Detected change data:
+===+

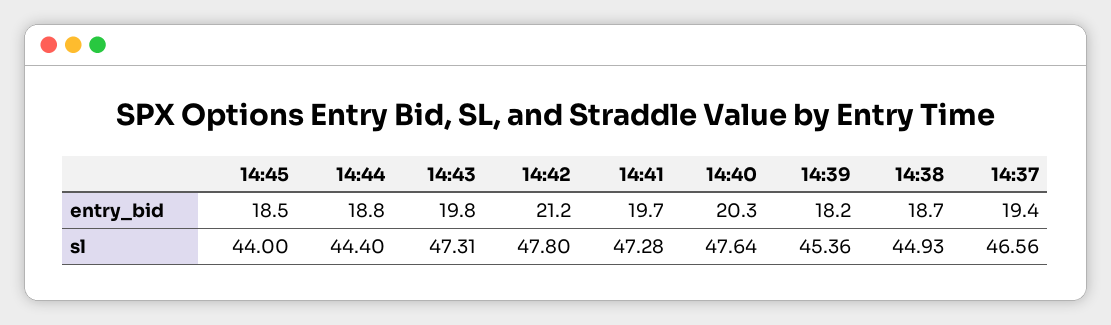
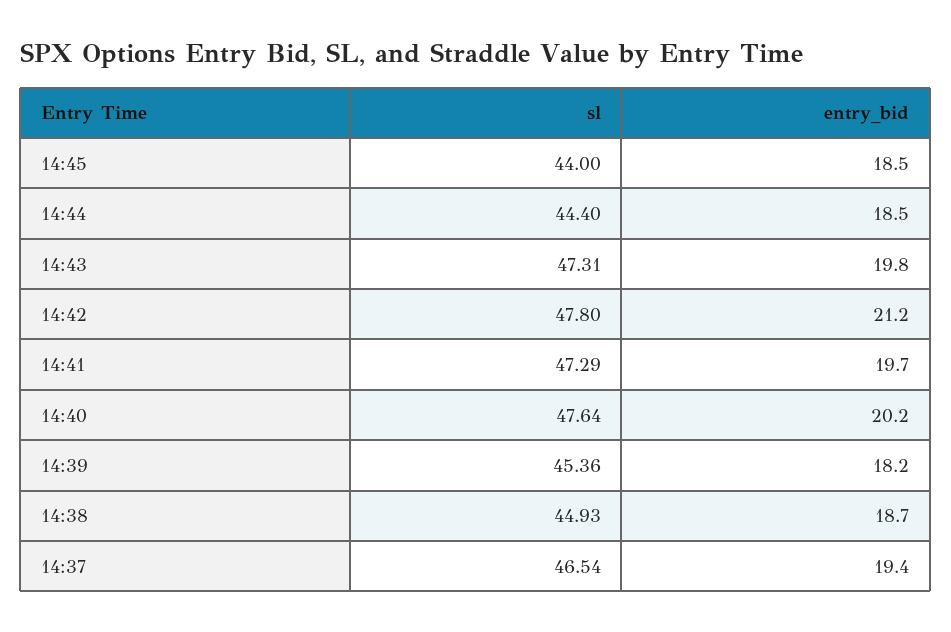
14:44, entry_bid: 18.8 -> 18.5
14:40, entry_bid: 20.3 -> 20.2
14:41, sl: 47.28 -> 47.29
14:37, sl: 46.56 -> 46.54

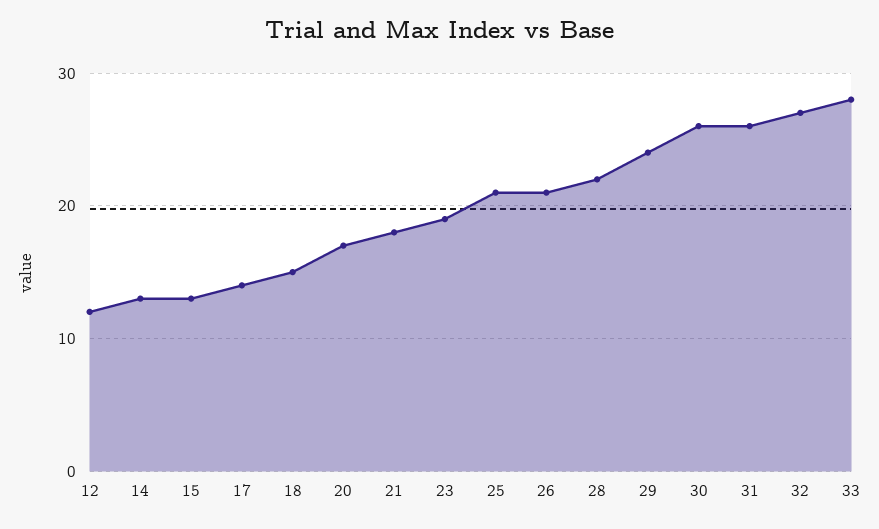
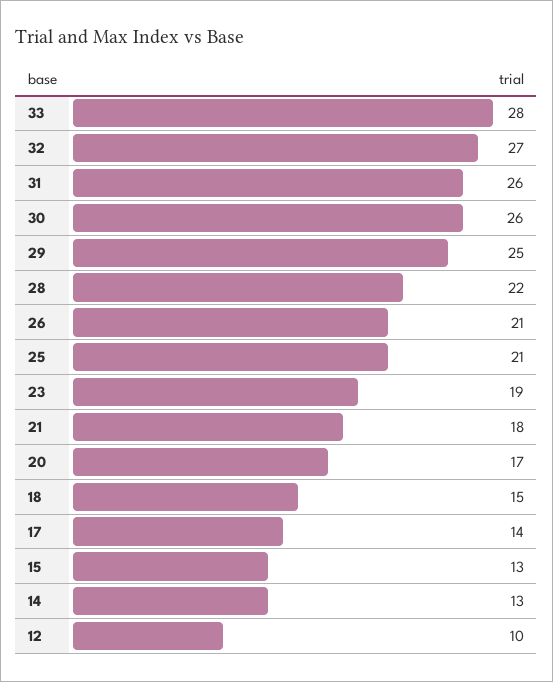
12: 12 -> 10
29: 24 -> 25

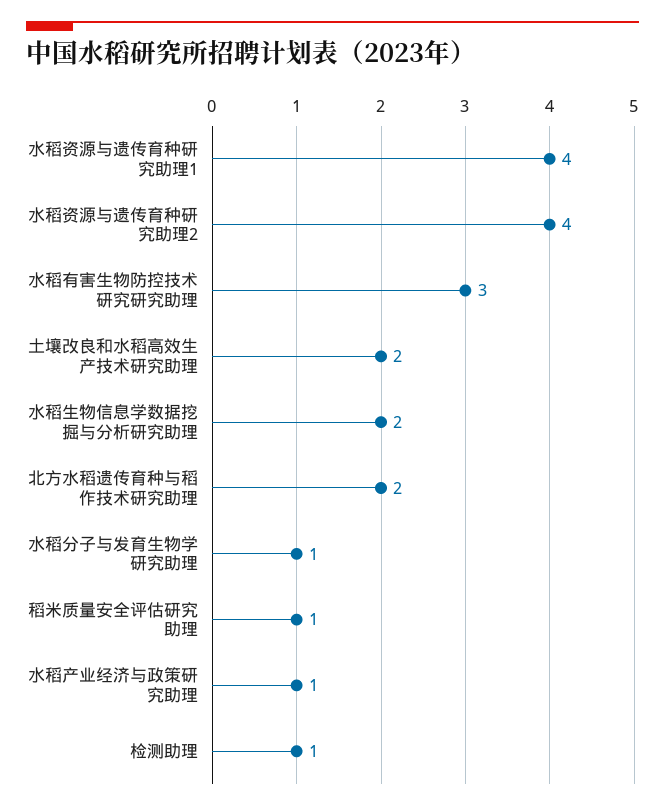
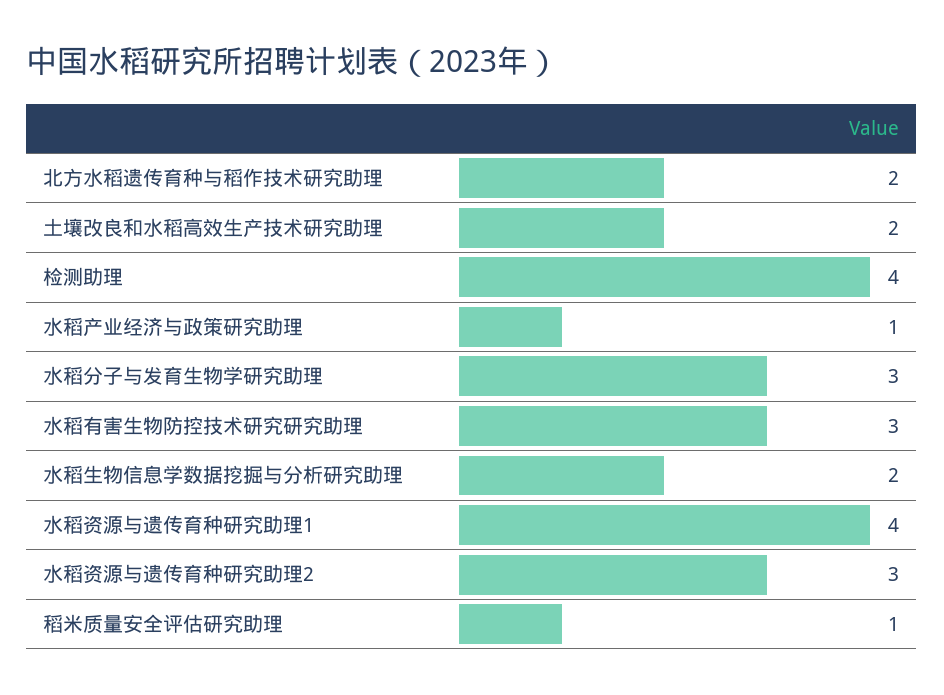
水稻资源与遗传育种研究助理2: 4 -> 3
水稻分子与发育生物学研究助理: 1 -> 3
检测助理: 1 -> 4

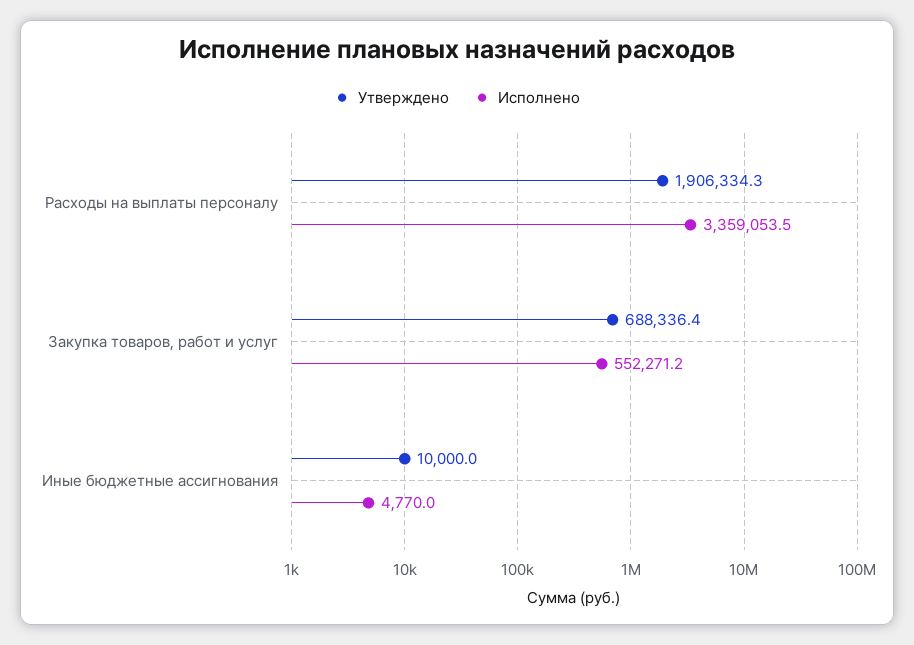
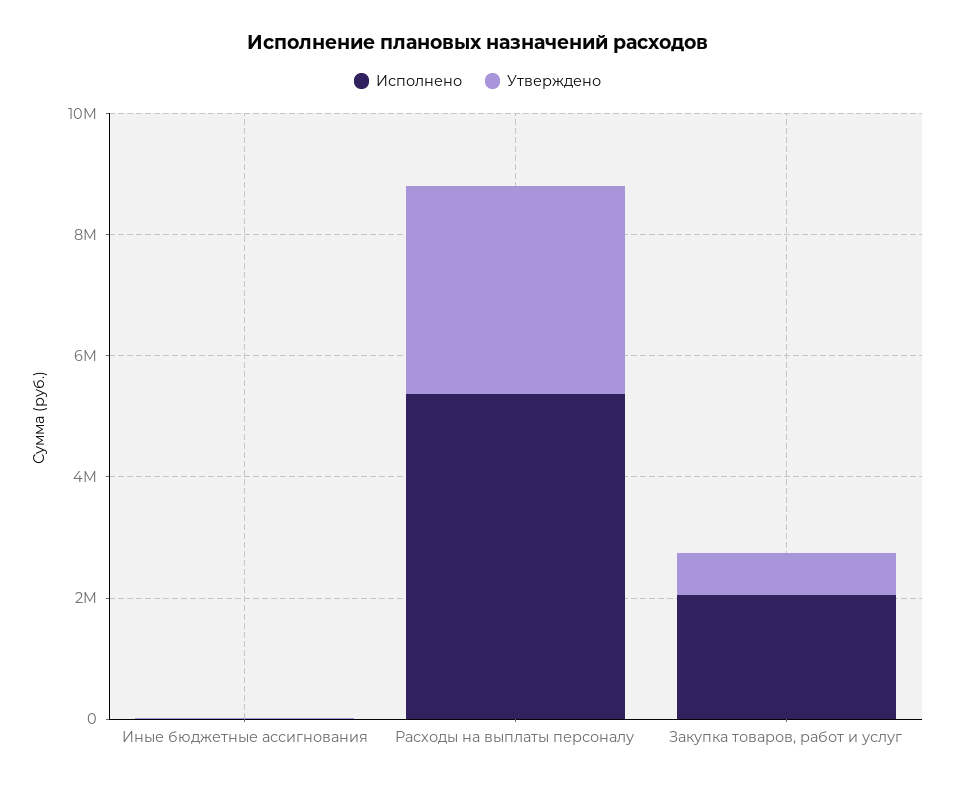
Утверждено, Расходы на выплаты персоналу: 1906334.3 -> 3500000
Исполнено, Расходы на выплаты персоналу: 3359053.5 -> 5500000
Исполнено, Закупка товаров, работ и услуг: 552271.2 -> 2000000

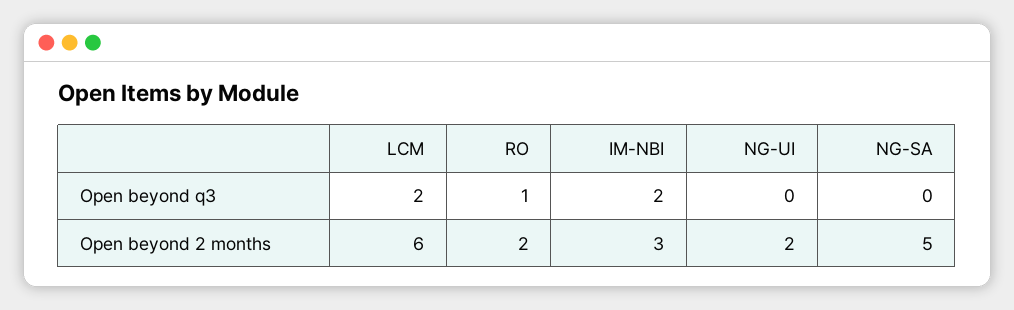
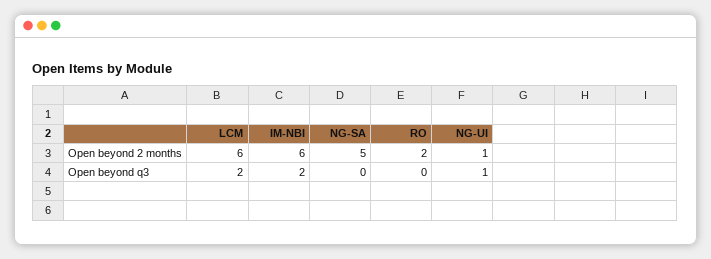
RO, Open beyond q3: 1 -> 0
NG-UI, Open beyond q3: 0 -> 1
IM-NBI, Open beyond 2 months: 3 -> 6
NG-UI, Open beyond 2 months: 2 -> 1

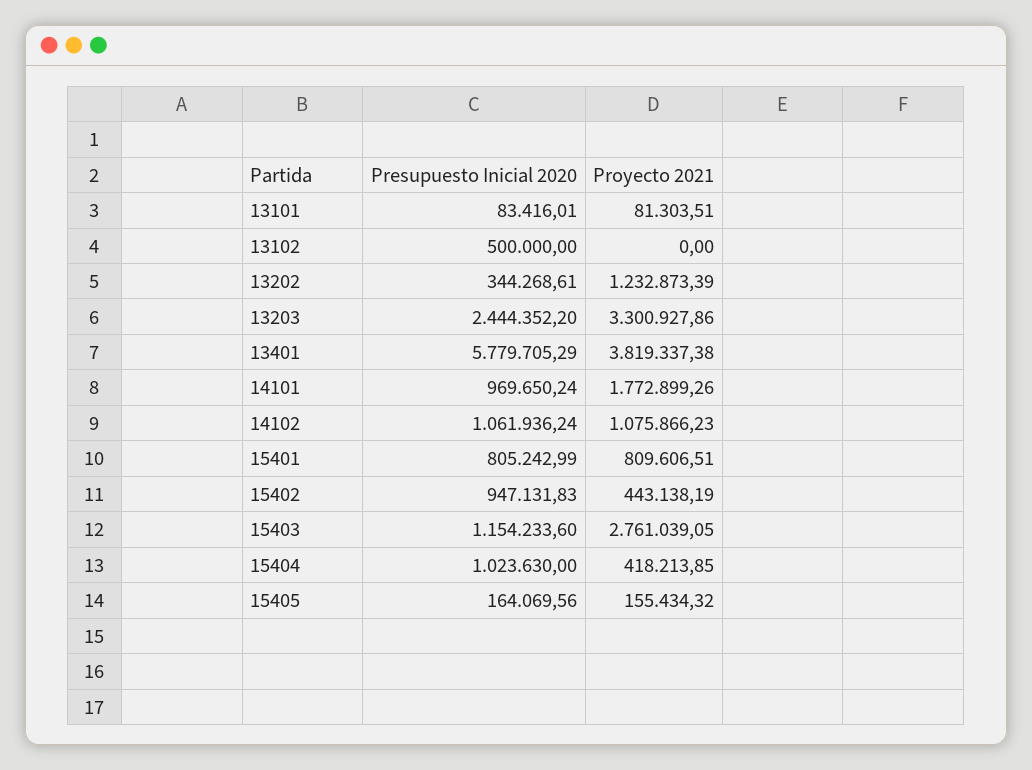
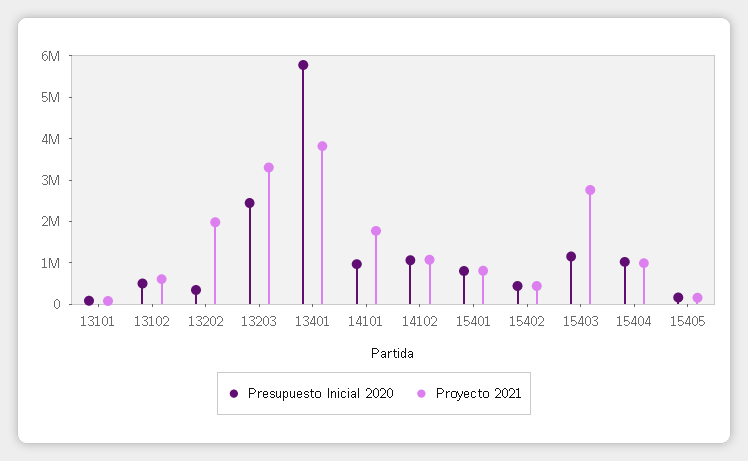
Proyecto 2021, 13102: 0 -> 600000
Proyecto 2021, 13202: 1232873.39 -> 2000000
Presupuesto Inicial 2020, 15402: 947131.83 -> 400000
Proyecto 2021, 15404: 418213.85 -> 1000000

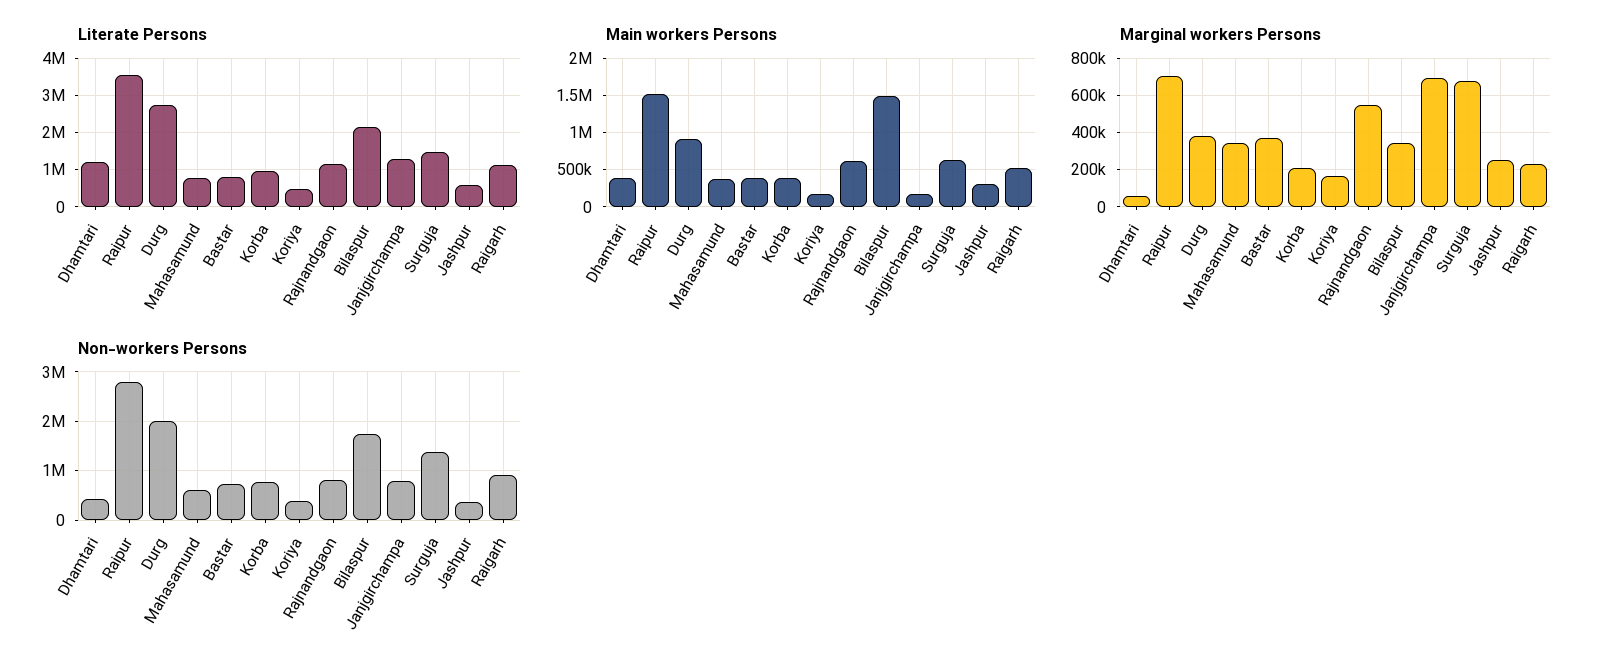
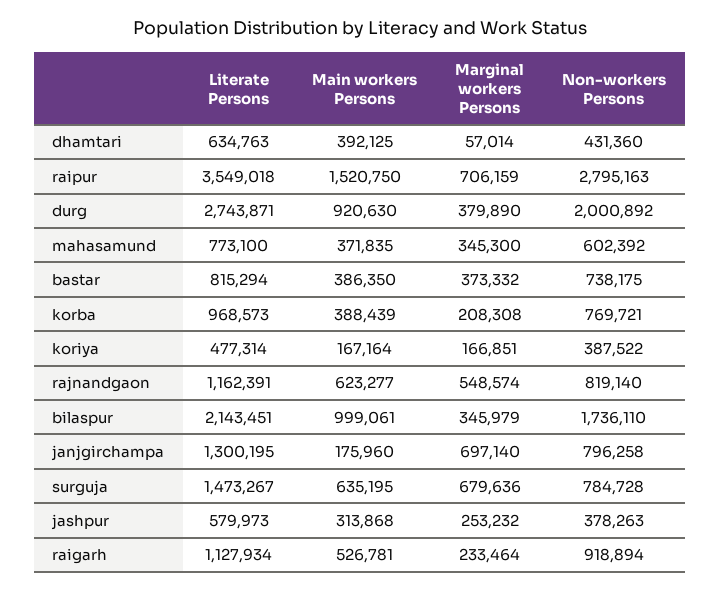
Literate Persons, Dhamtari: 1200000 -> 634763
Main workers Persons, Bilaspur: 1500000 -> 999061
Non-workers Persons, Surguja: 1400000 -> 784728

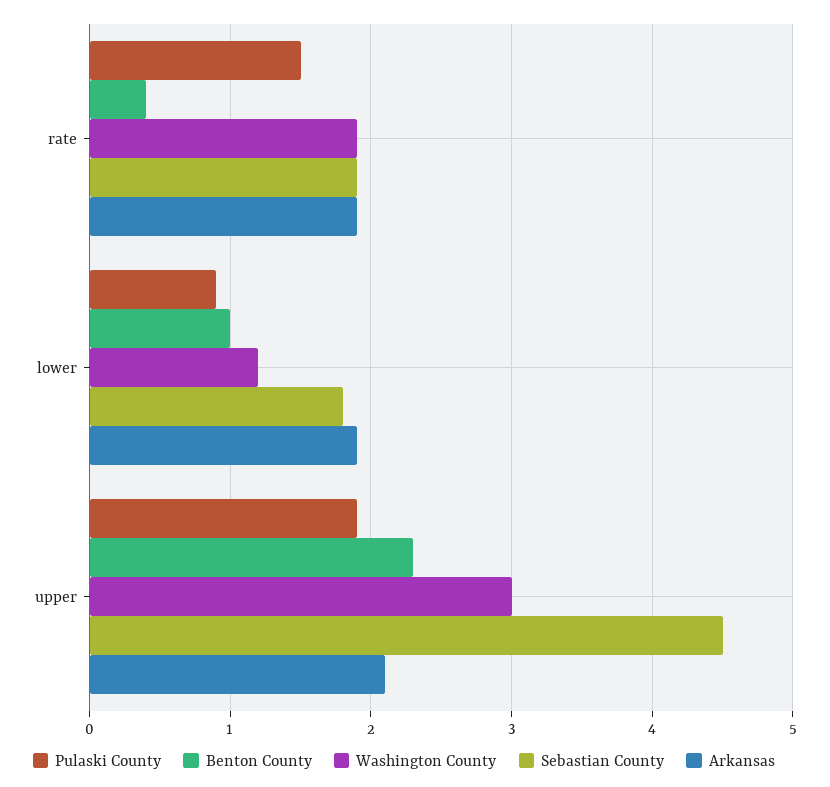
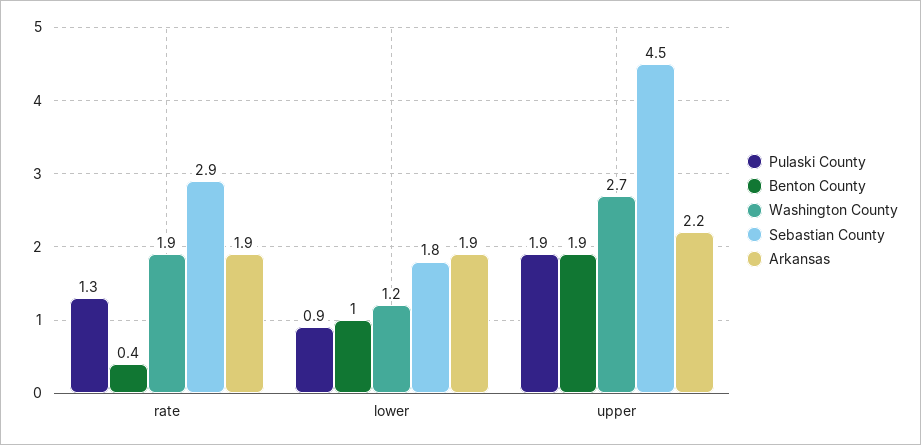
Pulaski County, rate: 1.5 -> 1.3
Sebastian County, rate: 1.9 -> 2.9
Benton County, upper: 2.3 -> 1.9
Washington County, upper: 3 -> 2.7
Arkansas, upper: 2.1 -> 2.2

+===+

- _Requirement_
Pictures are to be left out; the records above must be repeated word for word.

- _Answer box_
14:44, entry_bid: 18.8 -> 18.5
14:40, entry_bid: 20.3 -> 20.2
14:41, sl: 47.28 -> 47.29
14:37, sl: 46.56 -> 46.54

12: 12 -> 10
29: 24 -> 25

水稻资源与遗传育种研究助理2: 4 -> 3
水稻分子与发育生物学研究助理: 1 -> 3
检测助理: 1 -> 4

Утверждено, Расходы на выплаты персоналу: 1906334.3 -> 3500000
Исполнено, Расходы на выплаты персоналу: 3359053.5 -> 5500000
Исполнено, Закупка товаров, работ и услуг: 552271.2 -> 2000000

RO, Open beyond q3: 1 -> 0
NG-UI, Open beyond q3: 0 -> 1
IM-NBI, Open beyond 2 months: 3 -> 6
NG-UI, Open beyond 2 months: 2 -> 1

Proyecto 2021, 13102: 0 -> 600000
Proyecto 2021, 13202: 1232873.39 -> 2000000
Presupuesto Inicial 2020, 15402: 947131.83 -> 400000
Proyecto 2021, 15404: 418213.85 -> 1000000

Literate Persons, Dhamtari: 1200000 -> 634763
Main workers Persons, Bilaspur: 1500000 -> 999061
Non-workers Persons, Surguja: 1400000 -> 784728

Pulaski County, rate: 1.5 -> 1.3
Sebastian County, rate: 1.9 -> 2.9
Benton County, upper: 2.3 -> 1.9
Washington County, upper: 3 -> 2.7
Arkansas, upper: 2.1 -> 2.2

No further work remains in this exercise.